Material provided =>
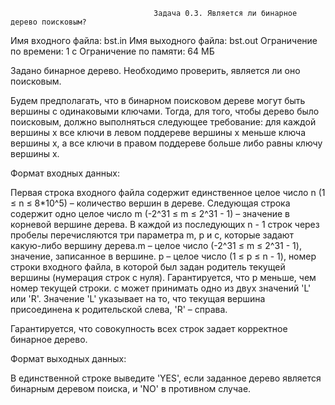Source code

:                                     Задача 0.3. Является ли бинарное дерево поисковым?
    
Имя входного файла: bst.in
Имя выходного файла: bst.out
Ограничение по времени: 1 с
Ограничение по памяти: 64 МБ
        
Задано бинарное дерево. Необходимо проверить, является ли оно поисковым.

Будем предполагать, что в бинарном поисковом дереве могут быть вершины с одинаковыми ключами. Тогда, для того, чтобы дерево было поисковым, должно выполняться следующее требование: для каждой вершины x все ключи в левом поддереве вершины x меньше ключа вершины x, а все ключи в правом поддереве больше либо равны ключу вершины x.

Формат входных данных:

Первая строка входного файла содержит единственное целое число n (1 ≤ n ≤ 8*10^5) – количество вершин в дереве.
Следующая строка содержит одно целое число m (-2^31 ≤ m ≤ 2^31 - 1) – значение в корневой вершине дерева.
В каждой из последующих n - 1 строк через пробелы перечисляются три параметра m, p и c, которые задают какую-либо вершину дерева.m – целое число (-2^31 ≤ m ≤ 2^31 - 1), значение, записанное в вершине.
p – целое число (1 ≤ p ≤ n - 1), номер строки входного файла, в которой был задан родитель текущей вершины (нумерация строк с нуля). Гарантируется, что p меньше, чем номер текущей строки.
c может принимать одно из двух значений 'L' или 'R'. Значение 'L' указывает на то, что текущая вершина присоединена к родительской слева, 'R' – справа.

Гарантируется, что совокупность всех строк задает корректное бинарное дерево.

Формат выходных данных:

В единственной строке выведите 'YES', если заданное дерево является бинарным деревом поиска, и 'NO' в противном случае.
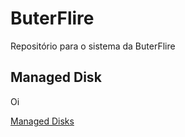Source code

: # ButerFlire
 Repositório para o sistema da ButerFlire

## Managed Disk
Oi

[Managed Disks](#managed-disks)
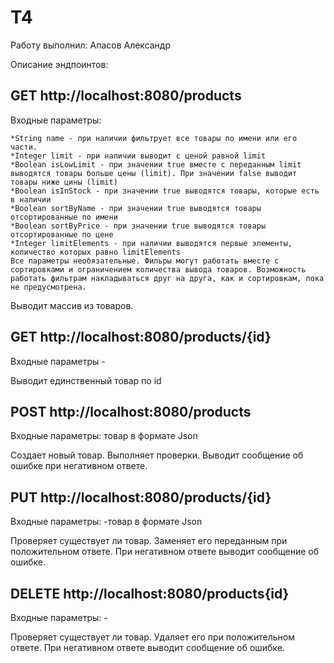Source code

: # T4

Работу выполнил: Апасов Александр

Описание эндпоинтов:
## GET http://localhost:8080/products
Входные параметры: 

    *String name - при наличии фильтрует все товары по имени или его части.
    *Integer limit - при наличии выводит с ценой равной limit
    *Boolean isLowLimit - при значении true вместе с переданным limit выводятся товары больше цены (limit). При значении false выводит товары ниже цины (limit)
    *Boolean isInStock - при значении true выводятся товары, которые есть в наличии
    *Boolean sortByName - при значении true выводятся товары отсортированные по имени
    *Boolean sortByPrice - при значении true выводятся товары отсортированные по цене
    *Integer limitElements - при наличии выводятся первые элементы, количество которых равно limitElements
    Все параметры необязательные. Фильры могут работать вместе с сортировками и ограничением количества вывода товаров. Возможность работать фильтрам накладываться друг на друга, как и сортировкам, пока не предусмотрена.

Выводит массив из товаров.

## GET http://localhost:8080/products/{id}
Входные параметры -

Выводит единственный товар по id

## POST http://localhost:8080/products
Входные параметры: товар в формате Json

Cоздает новый товар. Выполняет проверки. Выводит сообщение об ошибке при негативном ответе.

## PUT http://localhost:8080/products/{id}
Входные параметры: -товар в формате Json

Проверяет существует ли товар. Заменяет его переданным при положительном ответе. При негативном ответе выводит сообщение об ошибке.

## DELETE http://localhost:8080/products{id}
Входные параметры: -

Проверяет существует ли товар. Удаляет его при положительном ответе. При негативном ответе выводит сообщение об ошибке.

Problem => Where does the string "переданным" appear in the records above? Show every line that holds it.

Answer section =>
    *Boolean isLowLimit - при значении true вместе с переданным limit выводятся товары больше цены (limit). При значении false выводит товары ниже цины (limit)
Проверяет существует ли товар. Заменяет его переданным при положительном ответе. При негативном ответе выводит сообщение об ошибке.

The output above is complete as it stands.